Page element annotations

########

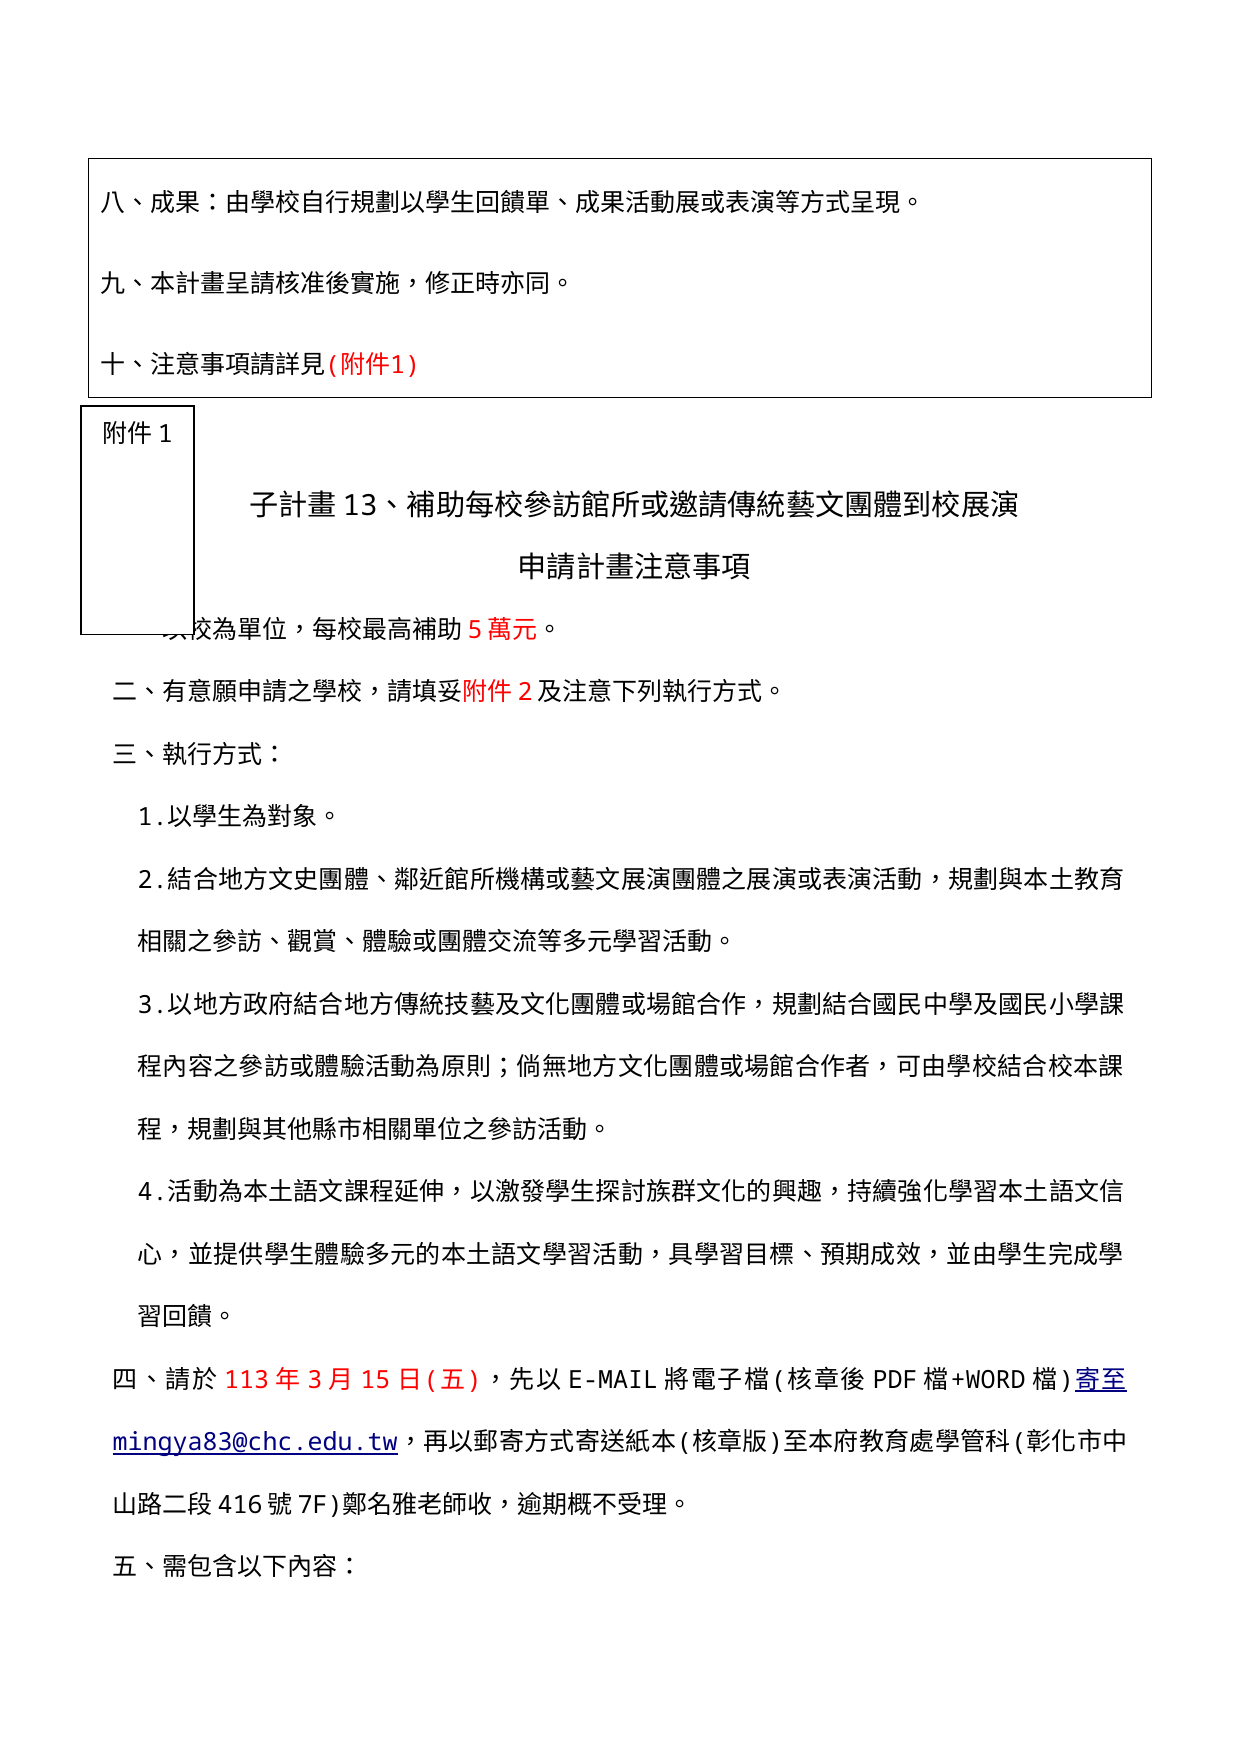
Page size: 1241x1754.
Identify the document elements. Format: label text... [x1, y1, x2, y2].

table_cell 八、成果：由學校自行規劃以學生回饋單、成果活動展或表演等方式呈現。 九、本計畫呈請核准後實施，修正時亦同。 十、注意事項請詳見(附件1) [89, 159, 1151, 397]
text 4.活動為本土語文課程延伸，以激發學生探討族群文化的興趣，持續強化學習本土語文信心，並提供學生體驗多元的本土語文學習活動，具學習目標、預期成效，並由學生完成學習回饋。 [137, 1148, 1128, 1336]
text 1.以學生為對象。 [137, 773, 1128, 836]
text 2.結合地方文史團體、鄰近館所機構或藝文展演團體之展演或表演活動，規劃與本土教育相關之參訪、觀賞、體驗或團體交流等多元學習活動。 [137, 836, 1128, 961]
text 三、執行方式： [112, 711, 1128, 773]
text 子計畫13、補助每校參訪館所或邀請傳統藝文團體到校展演 [82, 407, 193, 634]
text 子計畫13、補助每校參訪館所或邀請傳統藝文團體到校展演 [195, 461, 1128, 523]
text 二、有意願申請之學校，請填妥附件2及注意下列執行方式。 [112, 648, 1128, 711]
text 3.以地方政府結合地方傳統技藝及文化團體或場館合作，規劃結合國民中學及國民小學課程內容之參訪或體驗活動為原則；倘無地方文化團體或場館合作者，可由學校結合校本課程，規劃與其他縣市相關單位之參訪活動。 [137, 961, 1128, 1148]
text 附件1 [97, 414, 178, 450]
text 申請計畫注意事項 [195, 523, 1128, 586]
text 四、請於113年3月15日(五)，先以E-MAIL將電子檔(核章後PDF檔+WORD檔)寄至mingya83@chc.edu.tw，再以郵寄方式寄送紙本(核章版)至本府教育處學管科(彰化市中山路二段416號7F)鄭名雅老師收，逾期概不受理。 [112, 1336, 1128, 1523]
text 五、需包含以下內容： [112, 1523, 1128, 1586]
text 一、以校為單位，每校最高補助5萬元。 [112, 586, 1128, 648]
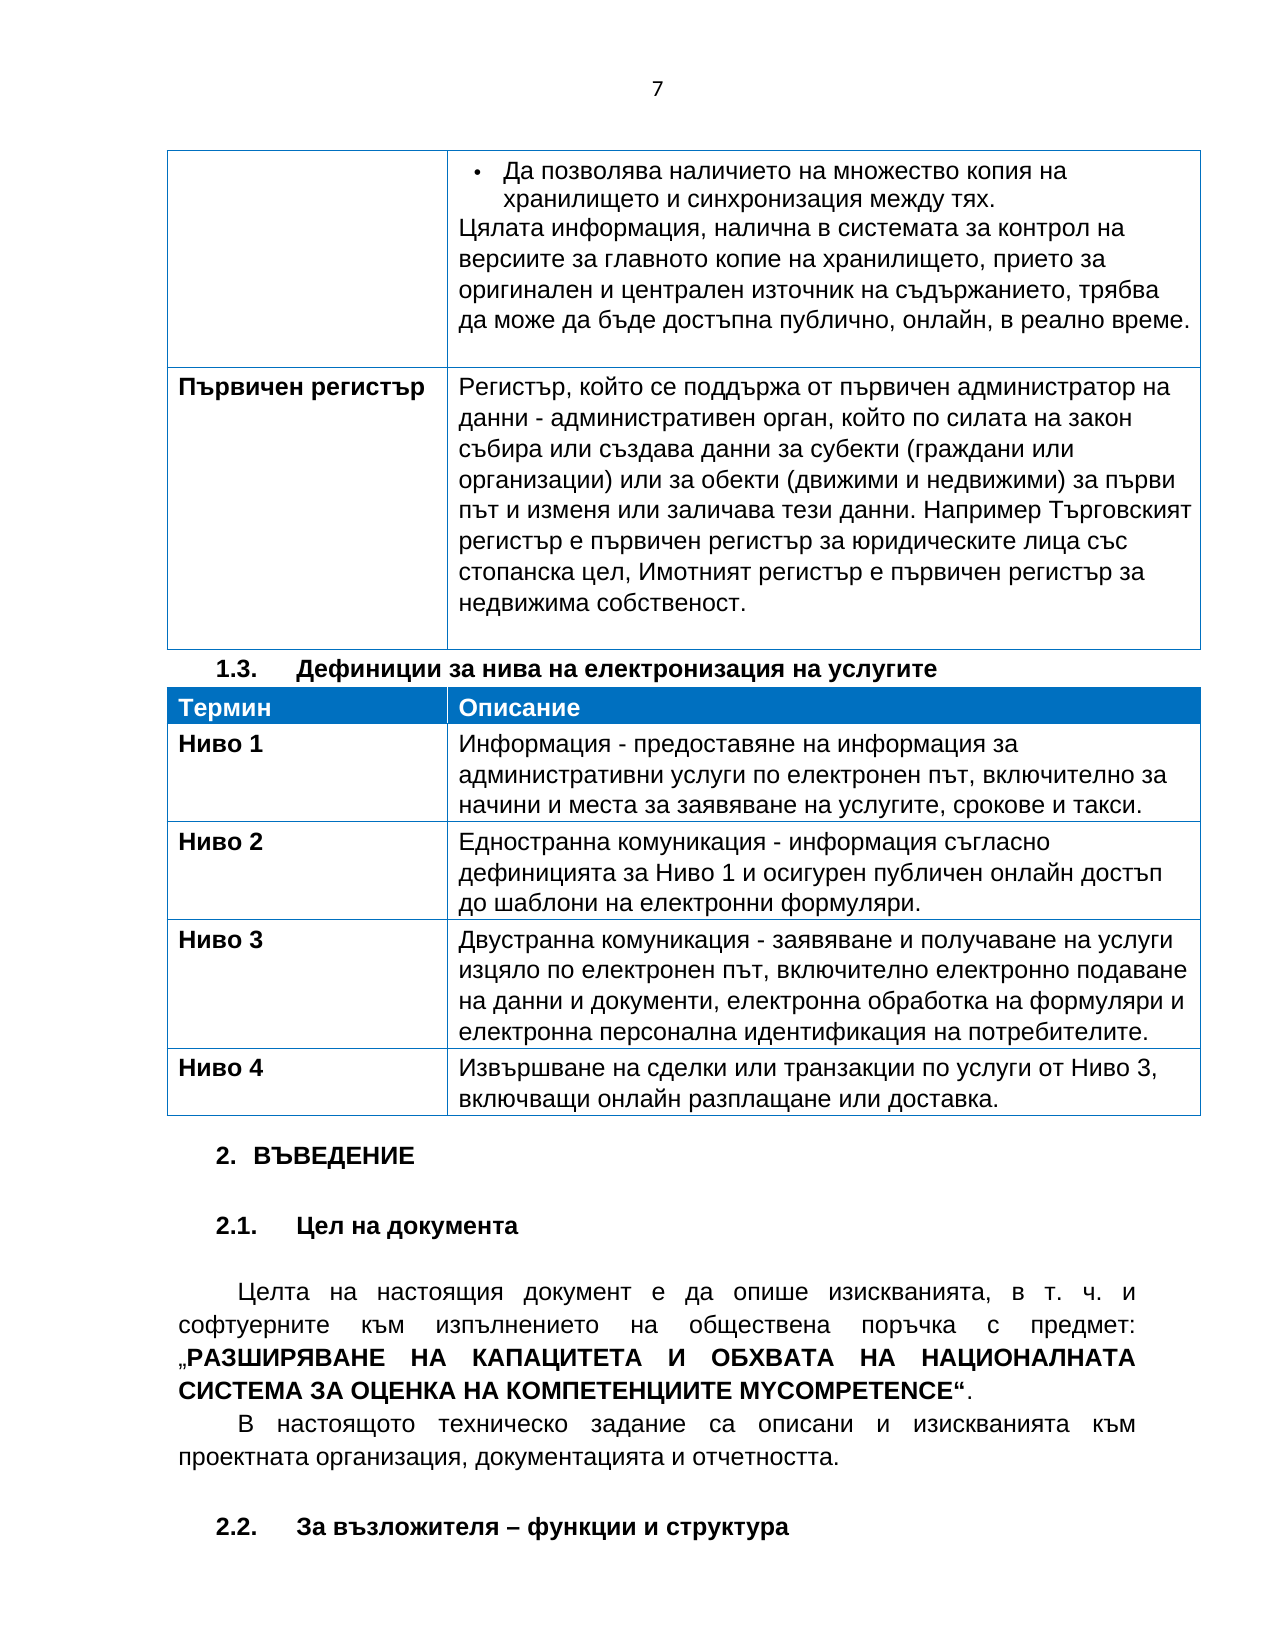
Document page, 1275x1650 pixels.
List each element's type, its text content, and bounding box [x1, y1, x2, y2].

########

**AIM OF THE EXERCISE:** Collect every line of the listing that contains the string "補助每校參訪館所或邀請傳統藝文團體到校展演", treating uppercase and lowercase as distinct.

**OUTPUT:**
text 子計畫13、補助每校參訪館所或邀請傳統藝文團體到校展演 [82, 407, 193, 634]
text 子計畫13、補助每校參訪館所或邀請傳統藝文團體到校展演 [195, 461, 1128, 523]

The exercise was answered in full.